Qatari banks improved liquidity and profitability in first half: Fitch

DOHA:  The funding and liquidity was no longer the key risk to Qatari banks in first half of 2019. Profitability metrics showed a small improvement due to better cost efficiency and lower impairment charges, Fitch Ratings said in a new report yesterday.

The ratings agency noted that for 2019, asset quality metrics will remain under pressure, particularly in the real estate sector, and it expects higher loan impairment charges and continued loan restructuring. Fitch Ratings expects loan growth to be in the low single digits but it could come under pressure if private sector activity is not sufficient to offset reduced government spending.

Asset quality deteriorated in 1H19 with pressure in real estate as oversupply has reduced property prices and rentals, and increased payment delays in contracting. The average impaired loans ratio dropped slightly in 1H19 but is around the highest point since the global financial crisis although it excludes increasing volumes of restructured loans. Loan impairment charges/gross loans decreased as loan-loss allowances have already been built up. Loan-loss allowances are adequate as a proportion of impaired loans (around 130 percent) but low as a percentage of gross loans (around 3 percent).

Operating profit/risk-weighted assets improved in 1H19 due to better cost efficiency and lower loan impairment charges. The average net interest margin was roughly in line with that of 2018. Liquidity pressures continued to ease in 1H19 due to negative loan growth and a flat deposit base. The average gross loans/deposits ratio at end-1H19 was at its lowest point for four years at 105 percent.

Competition for current accounts and savings accounts remains fierce. Foreign funding remains high, constituting a risk to the banking sector, but we believe that government support would be available if needed. Deposits are mostly in local currency (55 percent) and domestic (76 percent). They account for nearly 80 percent of total funding but are mainly wholesale and highly concentrated. Liquidity remains adequate to meet funding maturities.

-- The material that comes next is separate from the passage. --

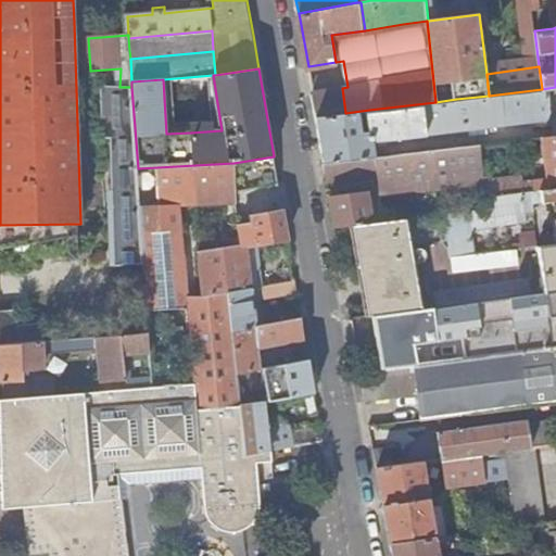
[(191,133),(188,77),(163,79),(166,134),(191,133)]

Qatari banks’ capital ratios remain adequate for the banks’ risk profiles. The equity/assets ratio is lower than in most other GCC countries but regulatory capital ratios are on the high side, reflecting lower risk weightings due to a higher proportion of government lending. Basel III capital requirements are now fully phased in with a minimum regulatory total capital adequacy ratio of 12.5 percent, as well as D-SIB and ICAAP Pillar II add-ons.